Advancements in secondary and backscattered electron energy spectra and yields analysis: From theory to applications

Abstract

Over the past decade, experimental microscopy and spectroscopy have made significant progress in the study of the morphological, optical, electronic and transport properties of materials. These developments include higher spatial resolution, shorter acquisition times, more efficient monochromators and electron analysers, improved contrast imaging and advancements in sample preparation techniques. These advances have driven the need for more accurate theoretical descriptions and predictions of material properties. Computer simulations based on first principles and Monte Carlo methods have emerged as a rapidly growing field for modelling the interaction of charged particles, such as electron, proton and ion beams, with various systems, such as slabs, nanostructures and crystals. This report delves into the theoretical and computational approaches to modelling the physico-chemical mechanisms that occur when charged beams interact with a medium. These mechanisms encompass single and collective electronic excitation, ionisation of the target atoms and the generation of a secondary electron cascade that deposits energy into the irradiated material.
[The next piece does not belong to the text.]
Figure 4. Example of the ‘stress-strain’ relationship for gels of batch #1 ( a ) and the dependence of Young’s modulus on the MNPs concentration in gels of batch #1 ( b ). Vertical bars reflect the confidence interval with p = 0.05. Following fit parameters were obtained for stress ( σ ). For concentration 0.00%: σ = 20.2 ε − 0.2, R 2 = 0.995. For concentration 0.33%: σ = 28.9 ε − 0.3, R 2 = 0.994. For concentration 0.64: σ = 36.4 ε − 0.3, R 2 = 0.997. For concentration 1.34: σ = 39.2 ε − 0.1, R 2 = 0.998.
We show that the combined application of ab initio methods, which are able to model the dynamics of interacting many-fermion systems, and Monte Carlo methods, which capture statistical fluctuations in energy loss mechanisms by random sampling, proves to be an optimal strategy for the accurate description of charge transport in solids. This joint quantitative approach enables the theoretical interpretation of excitation, loss and secondary electron spectra, the analysis of the chemical composition and dielectric properties of solids and contributes to our understanding of irradiation-induced damage in materials, including those of biological significance.